In a very well written editorial from the WSJ on May 3rd, 2008, Review & Outlook section, the case for how utterly ignorant and political the fight over which candidate for president can stick it to the big oil companies, this "Windfall Profits for Dummies" piece is sharp and lays it out so anyone can see that taxing only begets less. (Oil that is)
McCain and Clinton want to have a tax holiday for gas at the pump. This would save approximately 18.4 cents per gallon. A nice start but not a solution. And when you mix politics into the holiday plans, it sounds like a vacation that Chevy Chase would have thought of. You have McCain saying that the general revenue will pick up the slack for the lost taxes. I'll go along with that, but it still doesn't give anyone incentive to pump more oil. Clinton wants to have the oil companies pay for the taxes we wouldn't collect. But the government already takes 35% right off the top to begin with, then she wants them to pay more? Obama doesn't like the holiday idea, but just wants the oil companies to pay for one anyway.
When we hear these incredible profit numbers, $10, $20 Billion in profits for a quarter, the average citizen sees that and thinks it's some how unfair. But when you take in to account the amount of sales that the oil companies take in every day, every quarter, every year, the profit margin, or the amount of money earned per dollar invested in the company, is about 8.3%, while the average for all companies is 7.8%. And this is a BOOM year for oil. If you look at the profits as a margin, oil is doing much worse than "Big Corn" right now. And god, don't get me started down that road.
Here's the economic problem with all of this. What is the goal for these actions, to lower the price at the pump, to increase oil supply, to increase exploration, energy "independence", ... WHAT? The editorial states the dilemma perfectly. "This tiff over gas and oil taxes only highlights the intellectual policy confusion – or perhaps we should say cynicism – of our politicians. They want lower prices but don't want more production to increase supply.

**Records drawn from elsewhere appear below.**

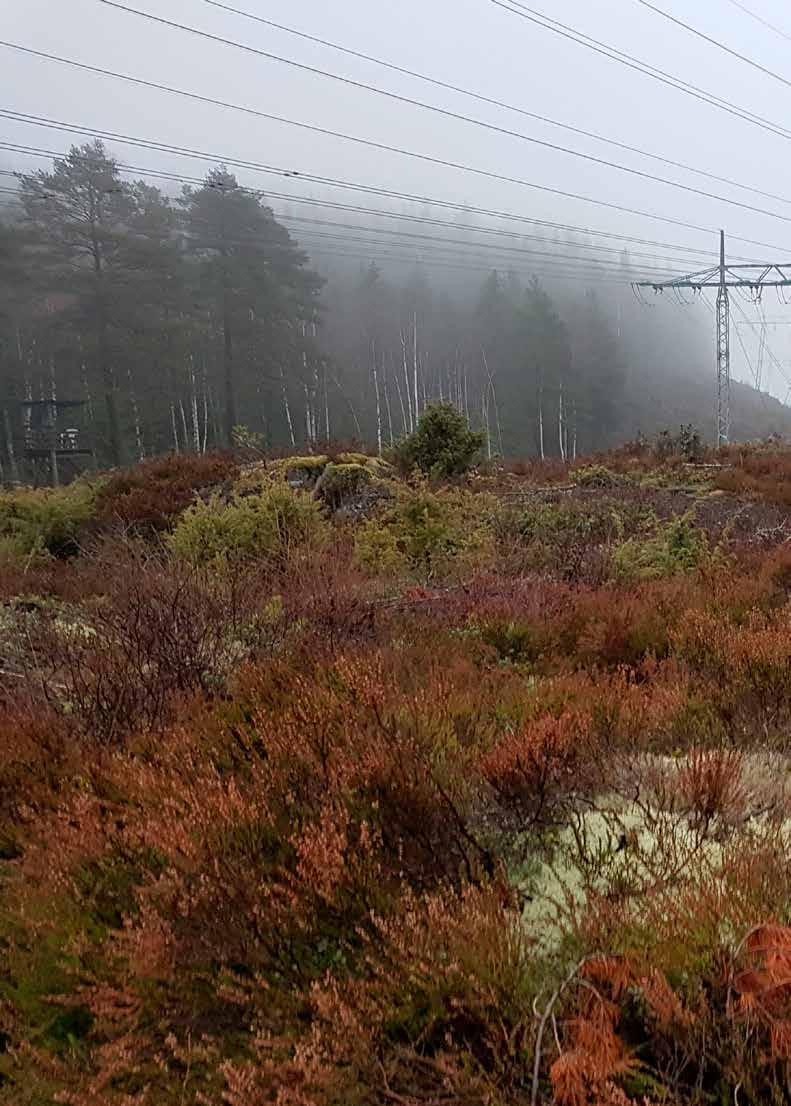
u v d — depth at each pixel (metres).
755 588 5.87
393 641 4.88
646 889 2.19
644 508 10.64
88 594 6.77
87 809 2.70
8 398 36.44
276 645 4.65
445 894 2.27
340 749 2.93
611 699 3.71
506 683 4.21
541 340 56.09
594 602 5.59
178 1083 1.94
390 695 3.64
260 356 40.38
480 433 14.68
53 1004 2.22
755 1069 1.65
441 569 7.86
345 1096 1.79
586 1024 1.71
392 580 7.26
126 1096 1.78
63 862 2.59
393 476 13.23
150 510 11.73
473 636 5.19
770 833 2.34
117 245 35.25
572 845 2.59
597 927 2.01
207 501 11.96
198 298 39.69
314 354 43.66
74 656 4.46
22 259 34.06
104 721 3.71
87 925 2.40
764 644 4.02
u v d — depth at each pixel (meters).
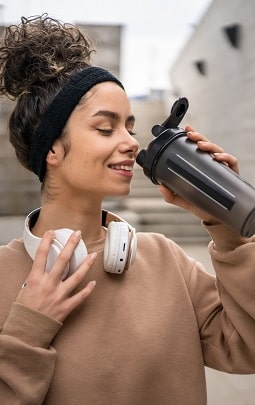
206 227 0.67
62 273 0.62
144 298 0.71
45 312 0.60
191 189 0.61
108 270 0.68
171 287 0.74
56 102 0.66
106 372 0.64
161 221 4.77
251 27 3.62
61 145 0.67
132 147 0.66
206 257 3.81
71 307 0.61
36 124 0.69
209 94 5.16
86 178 0.66
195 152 0.61
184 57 6.43
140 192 5.54
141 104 7.27
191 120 6.11
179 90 6.88
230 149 4.39
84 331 0.65
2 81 0.72
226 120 4.50
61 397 0.62
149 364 0.66
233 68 4.21
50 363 0.59
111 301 0.69
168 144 0.62
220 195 0.58
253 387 1.90
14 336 0.58
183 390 0.68
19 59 0.70
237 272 0.64
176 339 0.69
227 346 0.72
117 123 0.66
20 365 0.58
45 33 0.72
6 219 4.47
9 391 0.59
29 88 0.69
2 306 0.66
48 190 0.73
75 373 0.62
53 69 0.67
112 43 5.30
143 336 0.67
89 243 0.74
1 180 4.66
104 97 0.65
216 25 4.69
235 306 0.68
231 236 0.65
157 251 0.80
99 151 0.64
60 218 0.74
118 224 0.69
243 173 3.99
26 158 0.75
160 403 0.67
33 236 0.67
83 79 0.66
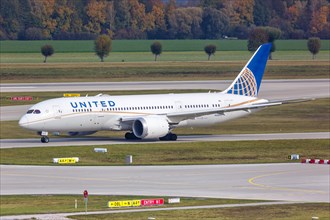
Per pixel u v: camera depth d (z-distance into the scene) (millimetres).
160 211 150500
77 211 150000
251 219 144500
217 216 146625
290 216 147625
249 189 179250
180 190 177875
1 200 165875
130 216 145000
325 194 173000
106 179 193375
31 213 147875
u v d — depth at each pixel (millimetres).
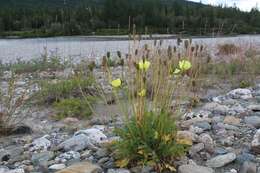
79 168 3129
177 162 3279
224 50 12461
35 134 4770
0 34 59250
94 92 6656
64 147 3887
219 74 8562
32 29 59250
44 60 12203
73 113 5676
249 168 3094
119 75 7855
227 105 5801
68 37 50812
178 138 3566
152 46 4020
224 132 4145
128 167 3234
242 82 7680
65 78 8180
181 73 3586
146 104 3613
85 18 52875
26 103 6113
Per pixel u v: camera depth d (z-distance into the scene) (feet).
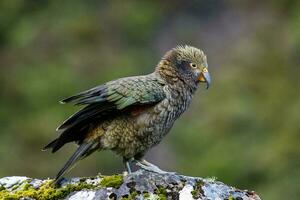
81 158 31.68
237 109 72.28
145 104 31.55
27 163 69.10
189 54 33.19
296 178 64.85
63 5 85.05
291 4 88.28
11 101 75.87
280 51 81.82
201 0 89.71
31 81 76.28
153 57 83.76
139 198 29.27
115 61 79.87
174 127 72.79
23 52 80.89
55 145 31.35
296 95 75.82
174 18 88.38
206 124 72.23
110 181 29.66
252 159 66.95
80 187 29.73
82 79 77.51
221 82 77.71
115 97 31.17
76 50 81.35
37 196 29.66
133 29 85.30
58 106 73.61
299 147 67.62
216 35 87.71
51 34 82.64
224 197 29.76
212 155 68.69
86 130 31.68
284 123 71.26
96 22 84.69
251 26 87.35
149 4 88.02
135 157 32.53
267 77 78.74
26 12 84.07
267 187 64.95
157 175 29.81
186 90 32.99
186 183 29.78
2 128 73.41
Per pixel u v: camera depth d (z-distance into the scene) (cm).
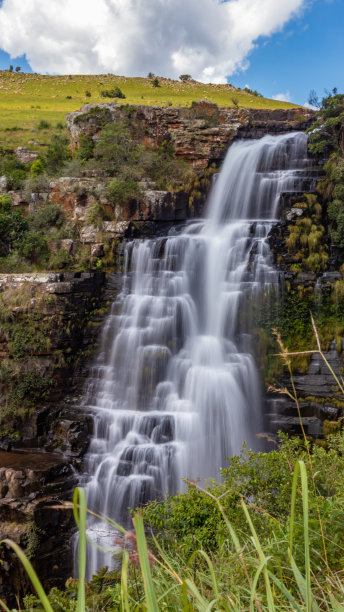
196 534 766
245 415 2355
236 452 2256
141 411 2292
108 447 2125
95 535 1725
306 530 186
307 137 3716
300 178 3195
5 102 8300
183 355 2559
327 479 746
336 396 2264
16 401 2289
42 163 3850
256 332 2569
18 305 2458
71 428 2145
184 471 2064
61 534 1708
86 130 3619
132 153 3366
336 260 2742
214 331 2706
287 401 2347
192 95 8681
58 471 1905
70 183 3078
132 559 220
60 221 3048
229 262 2819
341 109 3428
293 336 2558
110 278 2817
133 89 9369
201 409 2288
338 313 2530
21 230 2978
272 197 3319
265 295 2612
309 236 2742
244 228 2962
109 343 2597
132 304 2689
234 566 387
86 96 9050
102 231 2934
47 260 2886
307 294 2611
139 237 3056
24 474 1800
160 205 3111
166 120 3741
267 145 3638
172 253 2862
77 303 2542
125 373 2470
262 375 2452
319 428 2252
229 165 3653
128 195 3012
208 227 3180
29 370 2361
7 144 5191
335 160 3047
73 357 2508
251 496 861
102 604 519
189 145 3684
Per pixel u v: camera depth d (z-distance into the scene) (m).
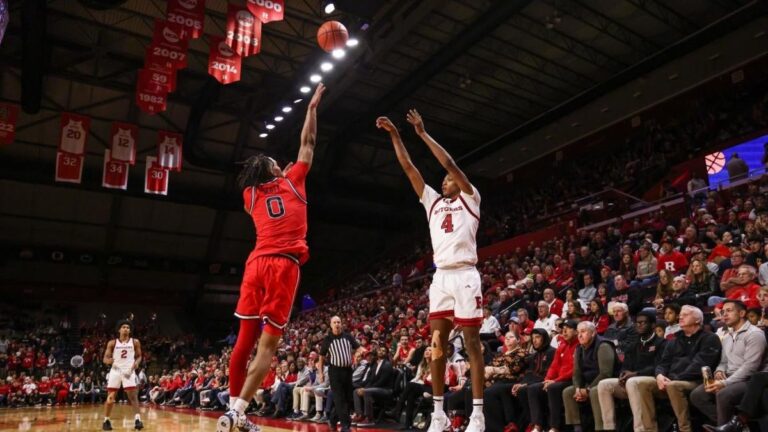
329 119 26.31
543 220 22.89
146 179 21.22
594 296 11.24
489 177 30.58
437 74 22.53
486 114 26.11
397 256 31.09
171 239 31.14
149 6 19.34
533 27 19.59
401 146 4.71
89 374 25.73
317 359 12.12
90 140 25.59
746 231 10.38
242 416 3.46
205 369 19.66
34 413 14.93
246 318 3.77
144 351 28.83
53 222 28.47
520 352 8.05
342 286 33.06
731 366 5.77
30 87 20.45
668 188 18.77
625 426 6.52
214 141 27.09
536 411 7.14
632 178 21.56
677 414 5.87
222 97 24.77
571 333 7.09
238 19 14.61
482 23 17.81
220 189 29.55
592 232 17.23
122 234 30.09
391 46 19.34
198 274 33.12
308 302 31.95
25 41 18.19
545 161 27.42
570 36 20.11
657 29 19.86
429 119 26.41
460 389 8.38
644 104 23.25
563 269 13.95
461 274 4.25
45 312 30.20
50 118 24.27
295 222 3.95
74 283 31.39
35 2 16.92
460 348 9.56
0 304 29.45
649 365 6.48
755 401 5.30
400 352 11.42
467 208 4.36
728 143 18.88
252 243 32.94
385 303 21.42
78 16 19.69
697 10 18.95
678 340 6.30
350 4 16.22
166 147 21.81
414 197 32.03
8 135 18.83
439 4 17.38
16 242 28.83
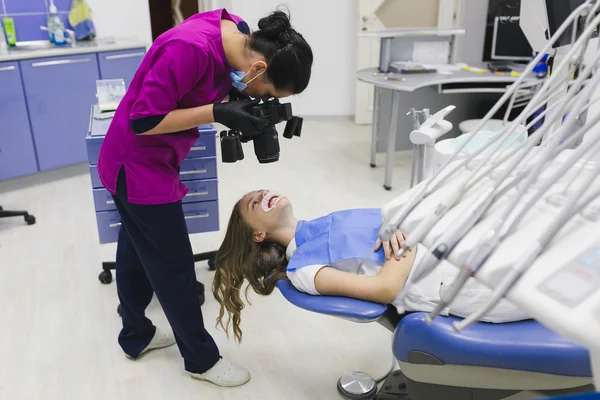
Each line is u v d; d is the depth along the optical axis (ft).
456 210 2.70
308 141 15.34
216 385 6.18
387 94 12.49
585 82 2.60
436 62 12.42
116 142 5.22
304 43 4.72
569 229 2.36
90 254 9.14
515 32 11.64
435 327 4.24
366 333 7.06
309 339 6.95
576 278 2.08
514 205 2.38
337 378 6.26
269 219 5.54
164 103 4.66
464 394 4.53
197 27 4.78
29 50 11.96
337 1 16.33
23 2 12.80
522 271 2.15
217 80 4.99
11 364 6.52
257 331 7.11
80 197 11.68
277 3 16.47
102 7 13.97
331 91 17.28
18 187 12.25
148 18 14.82
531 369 4.09
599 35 3.30
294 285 5.02
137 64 13.21
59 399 5.98
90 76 12.41
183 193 5.64
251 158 13.75
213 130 7.00
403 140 13.08
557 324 1.95
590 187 2.64
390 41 11.84
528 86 8.95
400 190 11.72
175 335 6.10
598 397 2.57
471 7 15.72
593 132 2.45
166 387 6.17
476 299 4.42
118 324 7.30
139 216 5.35
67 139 12.43
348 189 11.82
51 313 7.52
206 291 7.99
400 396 5.65
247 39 4.77
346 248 5.01
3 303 7.75
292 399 5.96
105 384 6.22
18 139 11.68
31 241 9.64
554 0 5.27
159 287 5.70
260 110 4.72
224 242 5.85
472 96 13.05
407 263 4.69
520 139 3.19
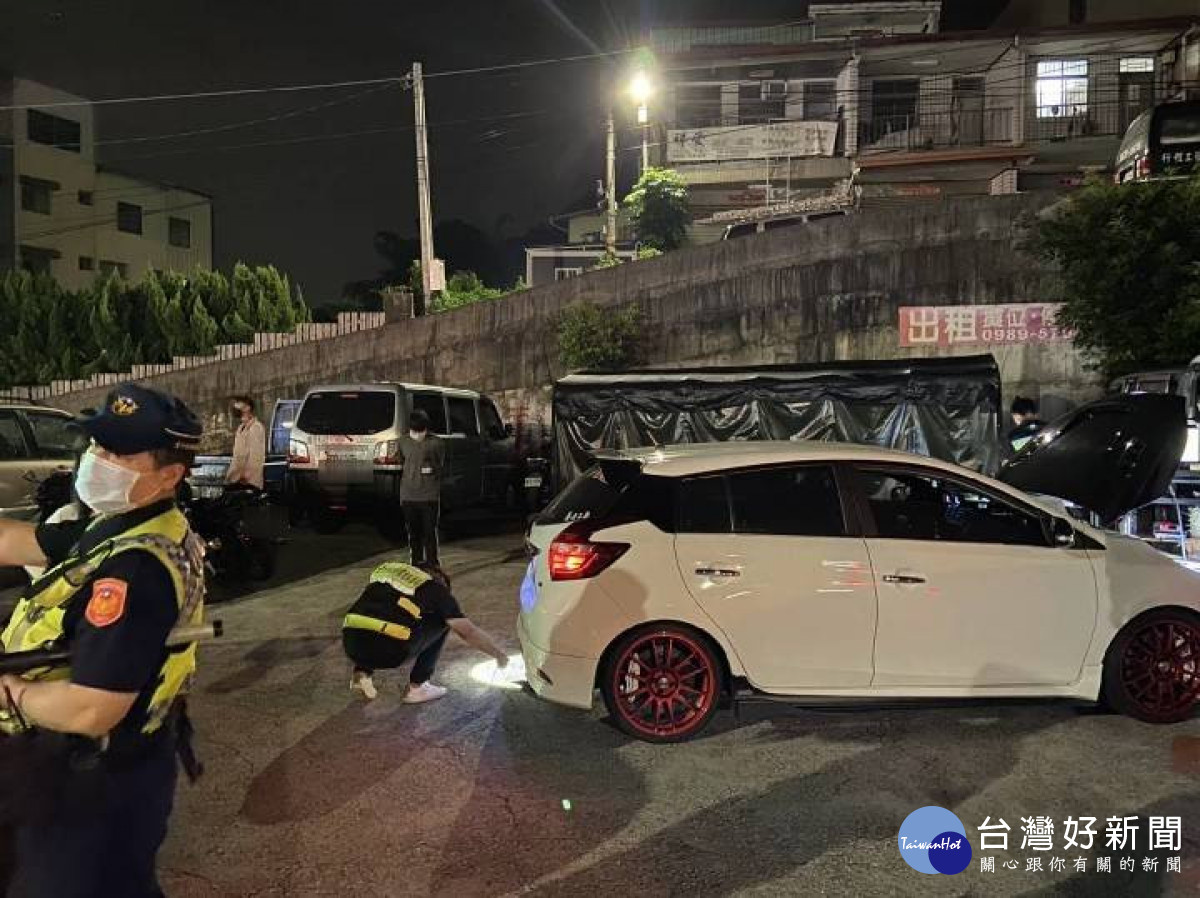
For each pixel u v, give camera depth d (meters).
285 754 4.64
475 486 13.35
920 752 4.66
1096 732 4.90
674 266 17.45
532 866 3.53
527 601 5.08
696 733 4.80
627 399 12.51
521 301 18.44
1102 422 6.67
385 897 3.31
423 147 20.81
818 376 12.20
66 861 1.93
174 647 2.03
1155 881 3.44
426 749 4.71
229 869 3.50
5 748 1.94
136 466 2.06
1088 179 13.62
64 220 35.59
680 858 3.59
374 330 19.69
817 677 4.78
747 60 25.72
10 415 8.50
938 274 16.05
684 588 4.74
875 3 27.56
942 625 4.80
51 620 1.97
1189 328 12.23
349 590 8.52
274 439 15.11
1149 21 24.25
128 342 23.69
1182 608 5.02
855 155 25.75
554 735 4.91
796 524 4.91
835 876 3.46
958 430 11.81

They want oil "independence" but they've declared off limits most of the big sources of domestic oil that could replace foreign imports. They want Americans to use less oil to reduce greenhouse gases but they protest higher oil prices that reduce demand. They want more oil company investment but they want to confiscate the profits from that investment. And these folks want to be President?"
At close to $120 a barrel isn't now the time to start drilling. We know where so much oil is, the Gulf of Mexico, off California's coast, ANWR! We need refineries in every state, so storms can't interrupt supply, we need nuclear power and even more, cleaner coal plants. (we are the Saudia Arabia of coal in the world) As Captain Kirk would say, " Scotty, we need more Power", and boy do we ever. We can't "Reduce, Reuse and Recycle" our way out of our energy crisis, we have to produce our way out of it. I know the Democrats will not want to drill, but even John McCain says that he'd no more drill in the Grand Cannon than drill in ANWR! So I guess the continental shelves are off limits too Senator? God, where's Scotty when we need him?
1 comment:
Forget the burden Big Oil has placed on my family, we are being crushed under the wrath of Big Milk.
And any political blog article referencing Mr. Montgomery Scott, gets top marks.